Each record should be reproduced exactly.

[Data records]
========================================================================

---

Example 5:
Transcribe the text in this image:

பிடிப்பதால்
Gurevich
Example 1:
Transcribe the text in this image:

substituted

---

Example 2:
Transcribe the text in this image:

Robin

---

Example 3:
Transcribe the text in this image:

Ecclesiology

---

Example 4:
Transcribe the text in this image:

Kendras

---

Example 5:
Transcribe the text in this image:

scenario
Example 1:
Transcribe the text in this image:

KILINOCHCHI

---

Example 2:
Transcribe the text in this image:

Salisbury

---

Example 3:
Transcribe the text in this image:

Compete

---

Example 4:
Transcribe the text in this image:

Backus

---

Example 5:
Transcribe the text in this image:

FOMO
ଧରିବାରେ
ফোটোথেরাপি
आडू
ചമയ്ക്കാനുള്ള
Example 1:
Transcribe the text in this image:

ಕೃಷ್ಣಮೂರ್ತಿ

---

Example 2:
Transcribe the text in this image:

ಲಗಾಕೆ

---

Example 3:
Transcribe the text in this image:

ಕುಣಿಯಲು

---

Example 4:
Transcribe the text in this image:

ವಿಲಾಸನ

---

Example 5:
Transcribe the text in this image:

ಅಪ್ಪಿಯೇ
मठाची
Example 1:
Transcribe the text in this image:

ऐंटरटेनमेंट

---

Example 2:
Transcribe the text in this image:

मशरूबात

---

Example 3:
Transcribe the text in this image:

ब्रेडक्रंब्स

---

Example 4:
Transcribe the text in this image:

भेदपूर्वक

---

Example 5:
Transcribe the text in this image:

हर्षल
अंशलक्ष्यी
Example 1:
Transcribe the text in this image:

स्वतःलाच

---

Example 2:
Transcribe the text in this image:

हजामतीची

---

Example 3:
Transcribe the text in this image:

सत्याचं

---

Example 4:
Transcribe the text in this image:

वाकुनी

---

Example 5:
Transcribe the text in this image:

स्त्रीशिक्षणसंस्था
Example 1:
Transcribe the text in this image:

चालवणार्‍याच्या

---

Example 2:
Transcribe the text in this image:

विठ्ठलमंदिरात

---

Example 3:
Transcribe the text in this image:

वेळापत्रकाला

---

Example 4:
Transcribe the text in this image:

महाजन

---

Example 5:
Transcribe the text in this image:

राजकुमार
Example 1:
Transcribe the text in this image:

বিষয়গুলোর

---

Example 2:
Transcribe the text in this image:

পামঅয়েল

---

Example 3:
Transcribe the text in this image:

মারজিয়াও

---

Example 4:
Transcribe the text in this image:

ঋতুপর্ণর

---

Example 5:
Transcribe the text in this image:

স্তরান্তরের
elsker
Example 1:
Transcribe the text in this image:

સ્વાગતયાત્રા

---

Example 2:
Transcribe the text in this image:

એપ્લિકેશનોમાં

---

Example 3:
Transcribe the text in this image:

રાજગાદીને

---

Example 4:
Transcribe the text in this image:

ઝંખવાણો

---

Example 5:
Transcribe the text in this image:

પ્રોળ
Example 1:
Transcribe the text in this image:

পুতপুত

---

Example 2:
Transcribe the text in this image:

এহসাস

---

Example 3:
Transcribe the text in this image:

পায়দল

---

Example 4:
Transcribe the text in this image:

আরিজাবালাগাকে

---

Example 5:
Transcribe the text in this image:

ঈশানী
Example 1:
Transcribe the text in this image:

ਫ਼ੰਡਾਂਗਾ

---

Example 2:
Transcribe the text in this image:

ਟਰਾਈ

========================================================================

Expected output –
---

Example 5:
Transcribe the text in this image:

பிடிப்பதால்
Gurevich
Example 1:
Transcribe the text in this image:

substituted

---

Example 2:
Transcribe the text in this image:

Robin

---

Example 3:
Transcribe the text in this image:

Ecclesiology

---

Example 4:
Transcribe the text in this image:

Kendras

---

Example 5:
Transcribe the text in this image:

scenario
Example 1:
Transcribe the text in this image:

KILINOCHCHI

---

Example 2:
Transcribe the text in this image:

Salisbury

---

Example 3:
Transcribe the text in this image:

Compete

---

Example 4:
Transcribe the text in this image:

Backus

---

Example 5:
Transcribe the text in this image:

FOMO
ଧରିବାରେ
ফোটোথেরাপি
आडू
ചമയ്ക്കാനുള്ള
Example 1:
Transcribe the text in this image:

ಕೃಷ್ಣಮೂರ್ತಿ

---

Example 2:
Transcribe the text in this image:

ಲಗಾಕೆ

---

Example 3:
Transcribe the text in this image:

ಕುಣಿಯಲು

---

Example 4:
Transcribe the text in this image:

ವಿಲಾಸನ

---

Example 5:
Transcribe the text in this image:

ಅಪ್ಪಿಯೇ
मठाची
Example 1:
Transcribe the text in this image:

ऐंटरटेनमेंट

---

Example 2:
Transcribe the text in this image:

मशरूबात

---

Example 3:
Transcribe the text in this image:

ब्रेडक्रंब्स

---

Example 4:
Transcribe the text in this image:

भेदपूर्वक

---

Example 5:
Transcribe the text in this image:

हर्षल
अंशलक्ष्यी
Example 1:
Transcribe the text in this image:

स्वतःलाच

---

Example 2:
Transcribe the text in this image:

हजामतीची

---

Example 3:
Transcribe the text in this image:

सत्याचं

---

Example 4:
Transcribe the text in this image:

वाकुनी

---

Example 5:
Transcribe the text in this image:

स्त्रीशिक्षणसंस्था
Example 1:
Transcribe the text in this image:

चालवणार्‍याच्या

---

Example 2:
Transcribe the text in this image:

विठ्ठलमंदिरात

---

Example 3:
Transcribe the text in this image:

वेळापत्रकाला

---

Example 4:
Transcribe the text in this image:

महाजन

---

Example 5:
Transcribe the text in this image:

राजकुमार
Example 1:
Transcribe the text in this image:

বিষয়গুলোর

---

Example 2:
Transcribe the text in this image:

পামঅয়েল

---

Example 3:
Transcribe the text in this image:

মারজিয়াও

---

Example 4:
Transcribe the text in this image:

ঋতুপর্ণর

---

Example 5:
Transcribe the text in this image:

স্তরান্তরের
elsker
Example 1:
Transcribe the text in this image:

સ્વાગતયાત્રા

---

Example 2:
Transcribe the text in this image:

એપ્લિકેશનોમાં

---

Example 3:
Transcribe the text in this image:

રાજગાદીને

---

Example 4:
Transcribe the text in this image:

ઝંખવાણો

---

Example 5:
Transcribe the text in this image:

પ્રોળ
Example 1:
Transcribe the text in this image:

পুতপুত

---

Example 2:
Transcribe the text in this image:

এহসাস

---

Example 3:
Transcribe the text in this image:

পায়দল

---

Example 4:
Transcribe the text in this image:

আরিজাবালাগাকে

---

Example 5:
Transcribe the text in this image:

ঈশানী
Example 1:
Transcribe the text in this image:

ਫ਼ੰਡਾਂਗਾ

---

Example 2:
Transcribe the text in this image:

ਟਰਾਈ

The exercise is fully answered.